- TASK INSTRUCTIONS
Each line of the records needs to come back exactly as written.

Collected data
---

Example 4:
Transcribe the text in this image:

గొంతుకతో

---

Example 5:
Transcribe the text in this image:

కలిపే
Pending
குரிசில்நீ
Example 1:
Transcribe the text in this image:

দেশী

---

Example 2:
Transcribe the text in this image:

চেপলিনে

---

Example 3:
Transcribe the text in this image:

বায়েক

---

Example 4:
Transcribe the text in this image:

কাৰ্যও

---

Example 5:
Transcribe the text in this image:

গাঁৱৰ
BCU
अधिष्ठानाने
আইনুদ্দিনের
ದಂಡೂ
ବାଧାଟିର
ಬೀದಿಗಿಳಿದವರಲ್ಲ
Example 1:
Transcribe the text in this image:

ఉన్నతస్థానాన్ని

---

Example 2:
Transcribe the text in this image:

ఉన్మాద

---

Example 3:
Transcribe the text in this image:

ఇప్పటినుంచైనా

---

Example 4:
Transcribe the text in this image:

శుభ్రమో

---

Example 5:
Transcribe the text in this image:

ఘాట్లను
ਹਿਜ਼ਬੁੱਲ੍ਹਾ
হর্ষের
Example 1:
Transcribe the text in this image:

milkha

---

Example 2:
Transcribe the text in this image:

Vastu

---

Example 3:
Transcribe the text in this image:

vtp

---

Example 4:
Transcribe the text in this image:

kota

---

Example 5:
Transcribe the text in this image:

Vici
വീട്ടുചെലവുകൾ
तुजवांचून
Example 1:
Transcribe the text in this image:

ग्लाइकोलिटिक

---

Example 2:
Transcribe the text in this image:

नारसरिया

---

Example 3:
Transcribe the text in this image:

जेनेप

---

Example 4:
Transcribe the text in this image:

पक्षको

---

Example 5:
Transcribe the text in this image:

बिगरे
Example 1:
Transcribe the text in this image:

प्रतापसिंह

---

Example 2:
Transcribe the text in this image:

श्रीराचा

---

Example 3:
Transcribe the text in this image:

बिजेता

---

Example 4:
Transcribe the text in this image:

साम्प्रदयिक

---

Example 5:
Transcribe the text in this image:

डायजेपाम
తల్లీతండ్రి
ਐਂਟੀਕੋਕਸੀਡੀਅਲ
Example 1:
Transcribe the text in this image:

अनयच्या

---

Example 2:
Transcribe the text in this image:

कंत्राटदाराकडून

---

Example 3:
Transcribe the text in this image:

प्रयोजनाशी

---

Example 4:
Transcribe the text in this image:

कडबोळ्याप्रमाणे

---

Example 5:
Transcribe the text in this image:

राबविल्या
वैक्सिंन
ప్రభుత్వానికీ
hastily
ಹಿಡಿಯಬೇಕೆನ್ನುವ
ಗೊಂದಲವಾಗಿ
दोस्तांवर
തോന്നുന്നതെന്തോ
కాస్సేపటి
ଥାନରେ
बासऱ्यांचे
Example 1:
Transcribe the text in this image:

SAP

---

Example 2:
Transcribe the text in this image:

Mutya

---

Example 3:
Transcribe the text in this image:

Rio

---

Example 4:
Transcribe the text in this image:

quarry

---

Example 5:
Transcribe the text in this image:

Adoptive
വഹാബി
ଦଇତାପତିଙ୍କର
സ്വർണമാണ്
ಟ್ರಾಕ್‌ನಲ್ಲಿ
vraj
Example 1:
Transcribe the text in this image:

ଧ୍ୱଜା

- EXERCISE RESULT
---

Example 4:
Transcribe the text in this image:

గొంతుకతో

---

Example 5:
Transcribe the text in this image:

కలిపే
Pending
குரிசில்நீ
Example 1:
Transcribe the text in this image:

দেশী

---

Example 2:
Transcribe the text in this image:

চেপলিনে

---

Example 3:
Transcribe the text in this image:

বায়েক

---

Example 4:
Transcribe the text in this image:

কাৰ্যও

---

Example 5:
Transcribe the text in this image:

গাঁৱৰ
BCU
अधिष्ठानाने
আইনুদ্দিনের
ದಂಡೂ
ବାଧାଟିର
ಬೀದಿಗಿಳಿದವರಲ್ಲ
Example 1:
Transcribe the text in this image:

ఉన్నతస్థానాన్ని

---

Example 2:
Transcribe the text in this image:

ఉన్మాద

---

Example 3:
Transcribe the text in this image:

ఇప్పటినుంచైనా

---

Example 4:
Transcribe the text in this image:

శుభ్రమో

---

Example 5:
Transcribe the text in this image:

ఘాట్లను
ਹਿਜ਼ਬੁੱਲ੍ਹਾ
হর্ষের
Example 1:
Transcribe the text in this image:

milkha

---

Example 2:
Transcribe the text in this image:

Vastu

---

Example 3:
Transcribe the text in this image:

vtp

---

Example 4:
Transcribe the text in this image:

kota

---

Example 5:
Transcribe the text in this image:

Vici
വീട്ടുചെലവുകൾ
तुजवांचून
Example 1:
Transcribe the text in this image:

ग्लाइकोलिटिक

---

Example 2:
Transcribe the text in this image:

नारसरिया

---

Example 3:
Transcribe the text in this image:

जेनेप

---

Example 4:
Transcribe the text in this image:

पक्षको

---

Example 5:
Transcribe the text in this image:

बिगरे
Example 1:
Transcribe the text in this image:

प्रतापसिंह

---

Example 2:
Transcribe the text in this image:

श्रीराचा

---

Example 3:
Transcribe the text in this image:

बिजेता

---

Example 4:
Transcribe the text in this image:

साम्प्रदयिक

---

Example 5:
Transcribe the text in this image:

डायजेपाम
తల్లీతండ్రి
ਐਂਟੀਕੋਕਸੀਡੀਅਲ
Example 1:
Transcribe the text in this image:

अनयच्या

---

Example 2:
Transcribe the text in this image:

कंत्राटदाराकडून

---

Example 3:
Transcribe the text in this image:

प्रयोजनाशी

---

Example 4:
Transcribe the text in this image:

कडबोळ्याप्रमाणे

---

Example 5:
Transcribe the text in this image:

राबविल्या
वैक्सिंन
ప్రభుత్వానికీ
hastily
ಹಿಡಿಯಬೇಕೆನ್ನುವ
ಗೊಂದಲವಾಗಿ
दोस्तांवर
തോന്നുന്നതെന്തോ
కాస్సేపటి
ଥାନରେ
बासऱ्यांचे
Example 1:
Transcribe the text in this image:

SAP

---

Example 2:
Transcribe the text in this image:

Mutya

---

Example 3:
Transcribe the text in this image:

Rio

---

Example 4:
Transcribe the text in this image:

quarry

---

Example 5:
Transcribe the text in this image:

Adoptive
വഹാബി
ଦଇତାପତିଙ୍କର
സ്വർണമാണ്
ಟ್ರಾಕ್‌ನಲ್ಲಿ
vraj
Example 1:
Transcribe the text in this image:

ଧ୍ୱଜା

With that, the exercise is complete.